● **Excerpted passage**:
◇ ◇ ◇ ◇ ◇
WINSTON-SALEM, N.C. Hanesbrands Inc. announced today that as part of its consolidation and globalization cost-reduction strategy, the company is closing nine plants in four countries and reducing the number of management and administrative jobs worldwide. The streamlining efforts are part of the plan begun by Hanesbrands when it became an independent company in September 2006.

We are making significant progress in consolidating our organization and executing our global supply chain strategy, Hanesbrands ceo Richard Noll said. This streamlining is part of our larger cost-reduction and process-standardization strategies to increase competitiveness and become a more effective organization. Taking these actions will better position us to achieve our long-term growth goals and financial objectives and help us in our efforts to offset independent company costs and selected investments we are making in our business. 


The company reported that most of the cost-saving actions are expected to be completed by the end of the year. Approximately 5,300 employees will be affected, while the company has added or will add approximately 3,000 positions at other company manufacturing plants to absorb shifted production.
◇ ◇ ◇ ◇ ◇
● **Exercises to complete**:
A - In the Hanesbrands announcement, how many employees are expected to be affected by the cost-saving actions?
B - List every count that the Hanesbrands announcement gives (leaving out dates), along with what each one counts.
C - Continue the Hanesbrands announcement from where it stops.
◇ ◇ ◇ ◇ ◇
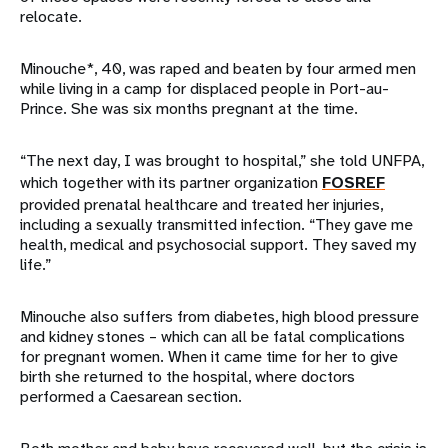
relocate.
Minouche*, 40, was raped and beaten by four armed men
while living in a camp for displaced people in Port-au-
Prince. She was six months pregnant at the time.
“The next day, I was brought to hospital,” she told UNFPA,
which together with its partner organization
FOSREF
provided prenatal healthcare and treated her injuries,
including a sexually transmitted infection. “They gave me
health, medical and psychosocial support. They saved my
life.”
Minouche also suffers from diabetes, high blood pressure
and kidney stones – which can all be fatal complications
for pregnant women. When it came time for her to give
birth she returned to the hospital, where doctors
performed a Caesarean section.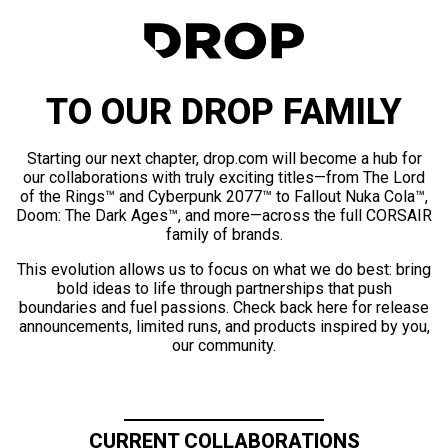
TO OUR DROP FAMILY
Starting our next chapter, drop.com will become a hub for
our collaborations with truly exciting titles—from The Lord
of the Rings™ and Cyberpunk 2077™ to Fallout Nuka Cola™,
Doom: The Dark Ages™, and more—across the full CORSAIR
family of brands.
This evolution allows us to focus on what we do best: bring
bold ideas to life through partnerships that push
boundaries and fuel passions. Check back here for release
announcements, limited runs, and products inspired by you,
our community.
CURRENT COLLABORATIONS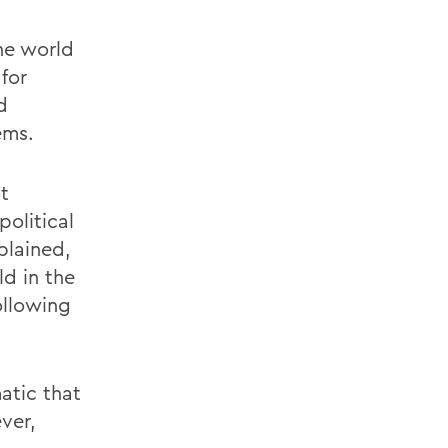
he world
for
d
ems.
t
political
plained,
ld in the
ollowing
matic that
ver,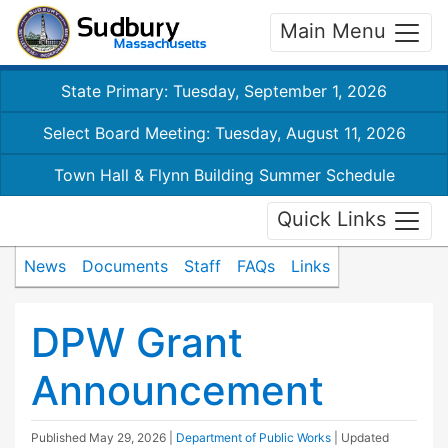
Main Menu
State Primary: Tuesday, September 1, 2026
Select Board Meeting: Tuesday, August 11, 2026
Town Hall & Flynn Building Summer Schedule
Quick Links
News
Documents
Staff
FAQs
Links
DPW Grant
Announcement
Published
May 29, 2026
|
Department of Public Works
| Updated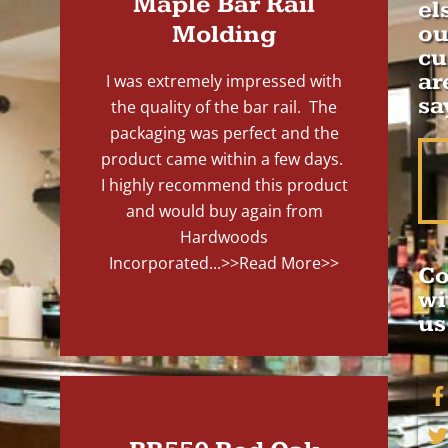
Maple Bar Rail
el
Molding
ou
cu
ar
I was extremely impressed with
sa
the quality of the bar rail. The
packaging was perfect and the
product came within a few days.
I highly recommend this product
and would buy again from
Hardwoods
Incorporated...
>>Read More>>
Co
wi
us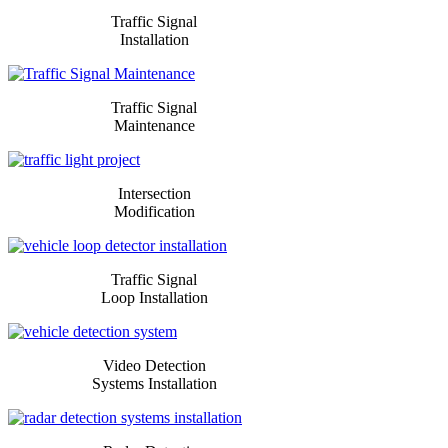
​​​Traffic Signal
Installation
​​​Traffic Signal
Maintenance
Intersection
Modification
​​​Traffic Signal
Loop Installation
​​​Video Detection
Systems Installation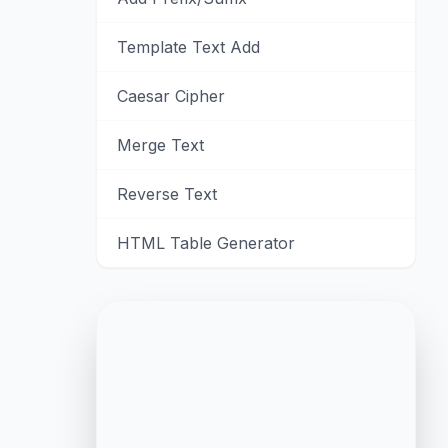
Template Text Add
Caesar Cipher
Merge Text
Reverse Text
HTML Table Generator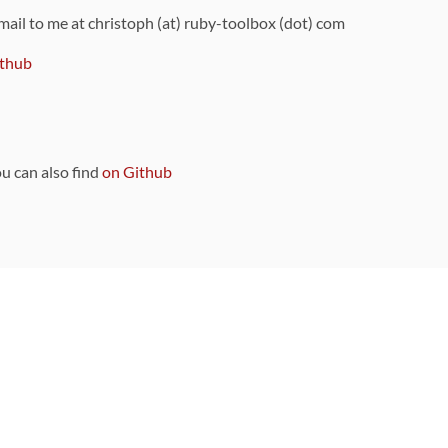
 mail to me at christoph (at) ruby-toolbox (dot) com
thub
ou can also find
on Github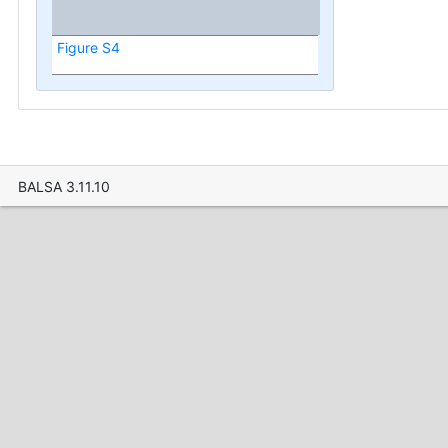
Figure S4
BALSA 3.11.10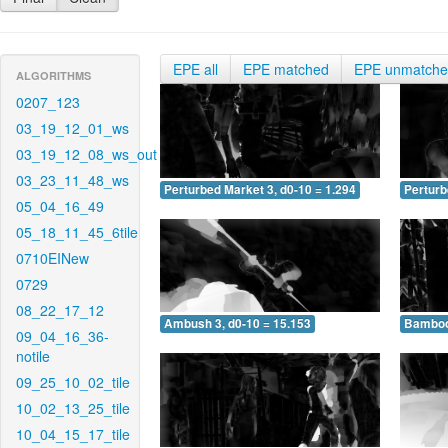
EPE all
EPE matched
EPE unmatch
ALGORITHMS
0207_123
03_19_12_01_ws
03_19_12_08_ws_out
03_23_11_48_ws
Perturbed Market 3, d0-10 = 1.294
Perturb
05_04_16_49
05_18_11_45_6tile
0710EINew
0729
08_22_17_12
Ambush 3, d0-10 = 15.153
Bamboo 
09_04_16_36-
notile
09_25_10_02_tile
10_02_13_25_tile
10_04_15_17_tile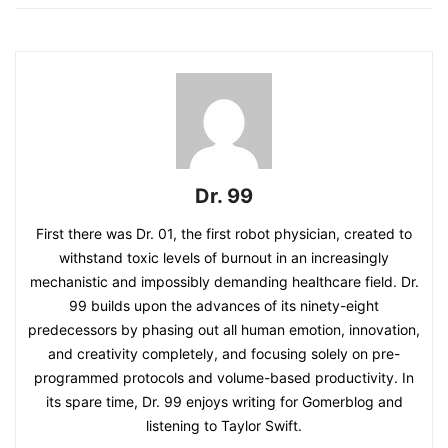
Dr. 99
First there was Dr. 01, the first robot physician, created to
withstand toxic levels of burnout in an increasingly
mechanistic and impossibly demanding healthcare field. Dr.
99 builds upon the advances of its ninety-eight
predecessors by phasing out all human emotion, innovation,
and creativity completely, and focusing solely on pre-
programmed protocols and volume-based productivity. In
its spare time, Dr. 99 enjoys writing for Gomerblog and
listening to Taylor Swift.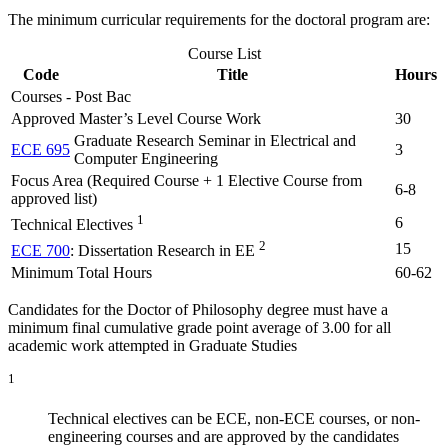
The minimum curricular requirements for the doctoral program are:
Course List
Code
Title
Hours
Courses - Post Bac
Approved Master’s Level Course Work
30
Graduate Research Seminar in Electrical and
ECE 695
3
Computer Engineering
Focus Area (Required Course + 1 Elective Course from
6-8
approved list)
1
6
Technical Electives
2
15
ECE 700
: Dissertation Research in EE
Minimum Total Hours
60-62
Candidates for the Doctor of Philosophy degree must have a
minimum final cumulative grade point average of 3.00 for all
academic work attempted in Graduate Studies
1
Technical electives can be ECE, non-ECE courses, or non-
engineering courses and are approved by the candidates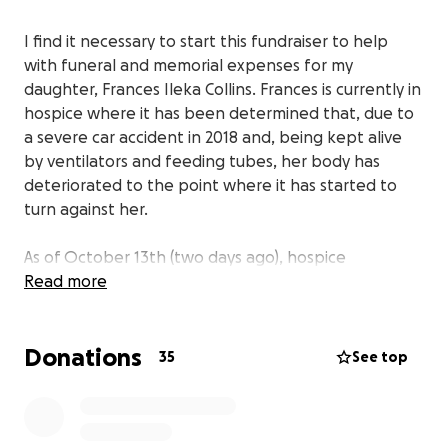
I find it necessary to start this fundraiser to help
with funeral and memorial expenses for my
daughter, Frances Ileka Collins. Frances is currently in
hospice where it has been determined that, due to
a severe car accident in 2018 and, being kept alive
by ventilators and feeding tubes, her body has
deteriorated to the point where it has started to
turn against her.
As of October 13th (two days ago), hospice
disconnected her feeding tube in order to initiate
Read more
the period of transition, to send her home to be
with our Lord.
Donations
35
See top
Frances was a single parent, who leaves behind one
daughter, Heaven Nevaeh Nalls. Prior to her
accident, when Heaven was only four years old she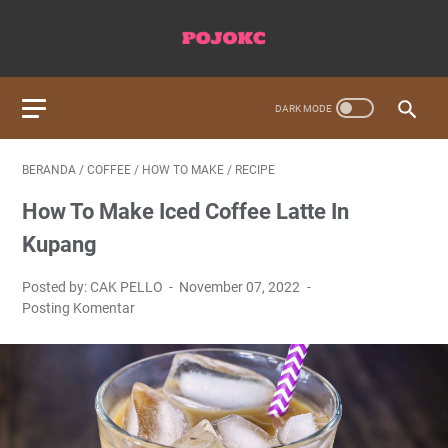
BERANDA
/
COFFEE
/
HOW TO MAKE
/
RECIPE
How To Make Iced Coffee Latte In
Kupang
Posted by: CAK PELLO
November 07, 2022
Posting Komentar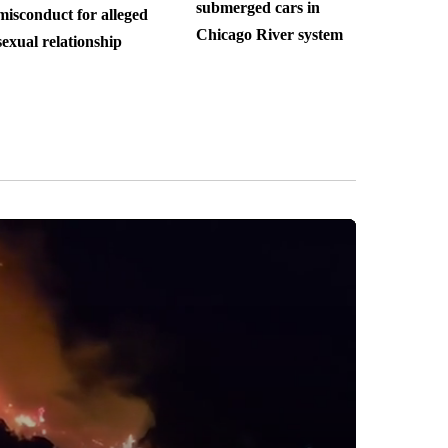
submerged cars in
misconduct for alleged
Chicago River system
sexual relationship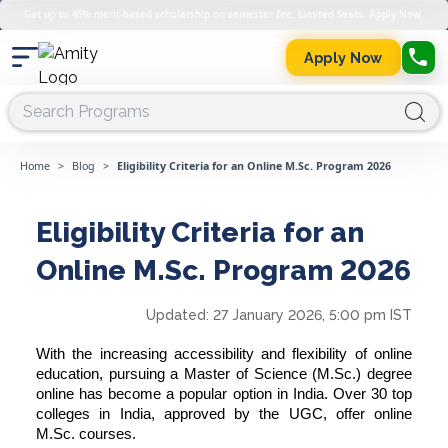
Get up to 45% merit-based scholarship on semester fee. Limited Seats. Apply Now.
Apply Now
Home
>
Blog
>
Eligibility Criteria for an Online M.Sc. Program 2026
Eligibility Criteria for an
Online M.Sc. Program 2026
Updated:
27 January 2026, 5:00 pm IST
With the increasing accessibility and flexibility of online
education, pursuing a Master of Science (M.Sc.) degree
online has become a popular option in India. Over 30 top
colleges in India, approved by the UGC, offer online
M.Sc. courses.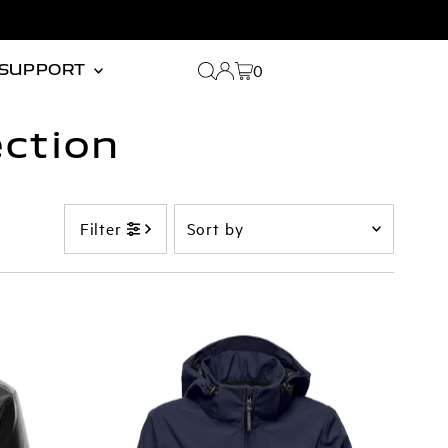
0
SUPPORT
ction
Sort
Filter
by
Featured
Most relevant
Best selling
Alphabetically, A-Z
Alphabetically, Z-A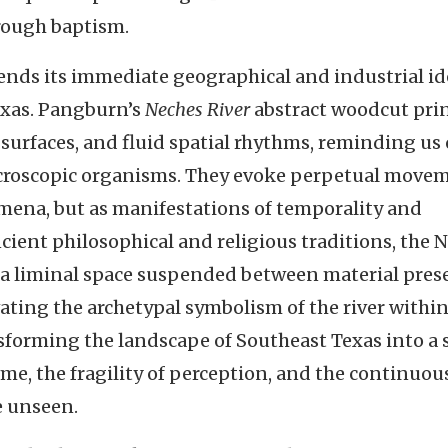
hrough baptism.
ends its immediate geographical and industrial id
exas. Pangburn’s
Neches River
abstract woodcut prin
 surfaces, and fluid spatial rhythms, reminding us 
croscopic organisms. They evoke perpetual move
mena, but as manifestations of temporality and
ncient philosophical and religious traditions, the 
 a liminal space suspended between material pres
ting the archetypal symbolism of the river within
sforming the landscape of Southeast Texas into a s
ime, the fragility of perception, and the continuou
e unseen.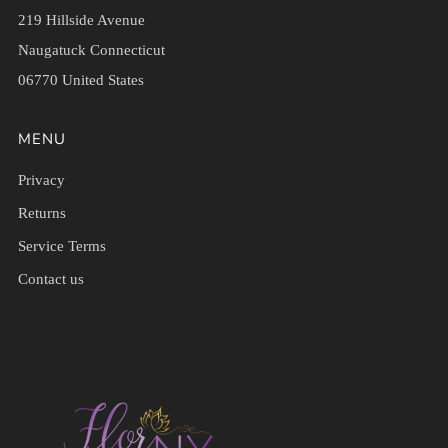
219 Hillside Avenue
Naugatuck Connecticut
06770 United States
MENU
Privacy
Returns
Service Terms
Contact us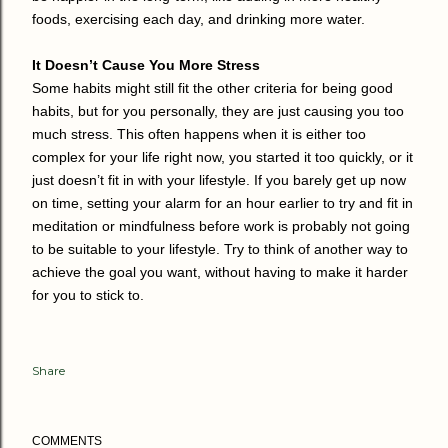
foods, exercising each day, and drinking more water.
It Doesn’t Cause You More Stress
Some habits might still fit the other criteria for being good
habits, but for you personally, they are just causing you too
much stress. This often happens when it is either too
complex for your life right now, you started it too quickly, or it
just doesn’t fit in with your lifestyle. If you barely get up now
on time, setting your alarm for an hour earlier to try and fit in
meditation or mindfulness before work is probably not going
to be suitable to your lifestyle. Try to think of another way to
achieve the goal you want, without having to make it harder
for you to stick to.
Share
COMMENTS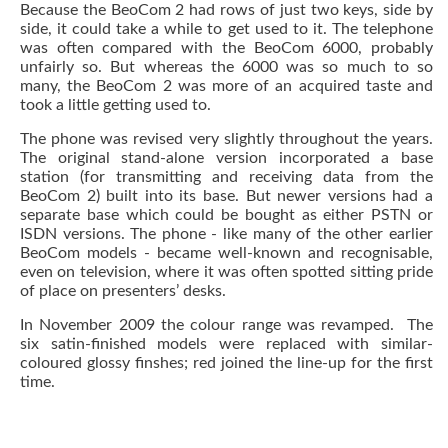
Because the BeoCom 2 had rows of just two keys, side by
side, it could take a while to get used to it. The telephone
was often compared with the BeoCom 6000, probably
unfairly so. But whereas the 6000 was so much to so
many, the BeoCom 2 was more of an acquired taste and
took a little getting used to.
The phone was revised very slightly throughout the years.
The original stand-alone version incorporated a base
station (for transmitting and receiving data from the
BeoCom 2) built into its base. But newer versions had a
separate base which could be bought as either PSTN or
ISDN versions. The phone - like many of the other earlier
BeoCom models - became well-known and recognisable,
even on television, where it was often spotted sitting pride
of place on presenters’ desks.
In November 2009 the colour range was revamped. The
six satin-finished models were replaced with similar-
coloured glossy finshes; red joined the line-up for the first
time.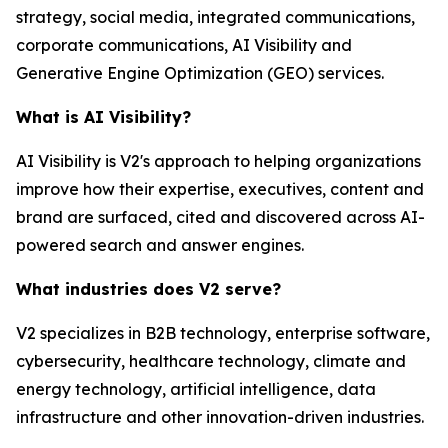
strategy, social media, integrated communications,
corporate communications, AI Visibility and
Generative Engine Optimization (GEO) services.
What is AI Visibility?
AI Visibility is V2's approach to helping organizations
improve how their expertise, executives, content and
brand are surfaced, cited and discovered across AI-
powered search and answer engines.
What industries does V2 serve?
V2 specializes in B2B technology, enterprise software,
cybersecurity, healthcare technology, climate and
energy technology, artificial intelligence, data
infrastructure and other innovation-driven industries.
◇ ◇ ◇ ◇ ◇
● **Answers in order**:
A - Approximately 5,300 employees.

B -
- Nine: plants being closed
- Four: countries where those plants are located
- Approximately 5,300: employees who will be affected
- Approximately 3,000: positions added or to be added at other company manufacturing plants

C -
The company will close plants and operations affecting nearly 5,000 employees in Canada, the Dominican Republic, Mexico, and the United States and Puerto Rico, while moving production to lower-cost operations in Central America and Asia. In addition, approximately 350 management and administrative positions will be eliminated, with the majority of these positions based in the United States.

Hanesbrands has long-term annual growth goals of 1% to 3% for sales, 6% to 8% for operating profit excluding actions and double-digit gains for earnings per share excluding actions. The foundation for achieving these long-term growth goals is baseline performance in 2007.